It’s unusual for you to be expressing your misery about your symptoms. I think you must be really suffering. I am sorry. MS is an absolute *¥€=;#!!
I only tried Sativex a couple of times some years ago. It tastes horrible and I didn’t feel it helped at all. I also tried some actual cannabis to see if that helped (a friend who smokes the stuff gave me some!). It didn’t, help that is. I believe that some people respond to CBD/THC (the active ingredients in Sativex and cannabis) and others don’t. I never have.
My rehab neurologist (lovely favourite doctor) did offer me a prescription for Sativex a while back but I refused on the grounds that I didn’t think it would work.
It does work for some people though, so if you’re given a prescription, it won’t hurt to give it a go. The drug leaves your system pretty easily and safely, so it won’t give you any bad side effects. It will just work or it won’t.
You’ve said you didn’t get on with any of the drugs you’ve tried for spasms an spasticity, but the ones you’ve listed are for neuropathic pain not spasticity. What about Baclofen, or Cloneazepam, even Diazepam? Personally, I couldn’t bear life without Baclofen. I take the maximum amount orally you’re supposed to take and sometimes have an extra one or two. I started taking Clonazepam when I noticed a sort of tremor, it felt like palpitations, but wasn’t. The Clonazepam helps immensely.

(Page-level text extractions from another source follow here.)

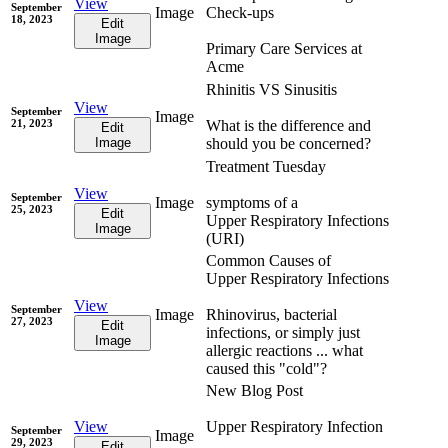
View
September
Image
Check-ups
18, 2023
Edit
Image
Primary Care Services at
Acme
Rhinitis VS Sinusitis
View
September
Image
21, 2023
What is the difference and
Edit
Image
should you be concerned?
Treatment Tuesday
View
September
Image
symptoms of a
25, 2023
Edit
Upper Respiratory Infections
Image
(URI)
Common Causes of
Upper Respiratory Infections
View
September
Image
Rhinovirus, bacterial
27, 2023
Edit
infections, or simply just
Image
allergic reactions ... what
caused this "cold"?
New Blog Post
View
Upper Respiratory Infection
September
Image
29, 2023
Edit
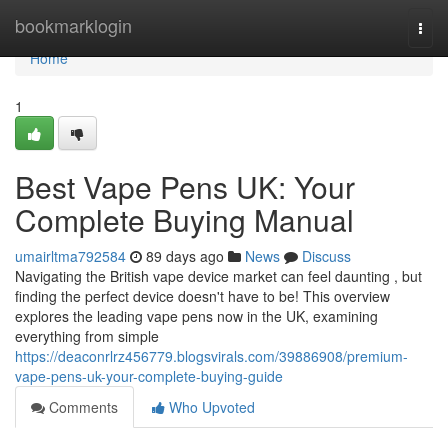
Home
bookmarklogin
Togg
navi
Home
1
Best Vape Pens UK: Your
Complete Buying Manual
umairltma792584
89 days ago
News
Discuss
Navigating the British vape device market can feel daunting , but
finding the perfect device doesn't have to be! This overview
explores the leading vape pens now in the UK, examining
everything from simple
https://deaconrlrz456779.blogsvirals.com/39886908/premium-
vape-pens-uk-your-complete-buying-guide
Comments
Who Upvoted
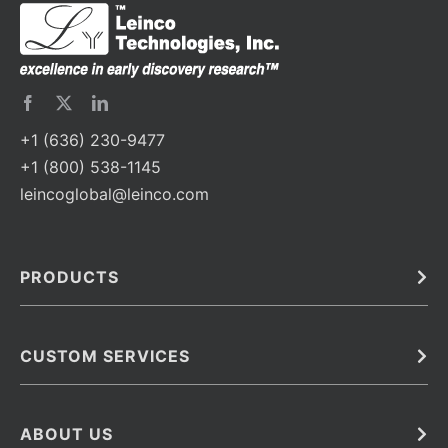
+1 (636) 230-9477
+1 (800) 538-1145
leincoglobal@leinco.com
PRODUCTS
Bulk
In Vivo
Antibodies
Barcoded Antibodies
CUSTOM SERVICES
Recombinant Biosimilar Antibodies
Custom IVD Antibodies and Protein Production Services
Phenocycler Fusion Antibodies
Immunoassay Development Services
ABOUT US
Monoclonal Antibodies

I think it takes a lot of trial and error to sort out drug treatments. I agree with you about being a zombie. Certainly Amitriptyline too late in the evening has a ‘hangover’ type feeling the next morning. For years I avoided taking it for that reason. But my rehab doctor (again) told me to take it by 7pm. That did the trick, I got used to it and now take it by 8.30 with no problems.
I hope you get something that just helps with the pain a bit and maybe gives you a good nights sleep.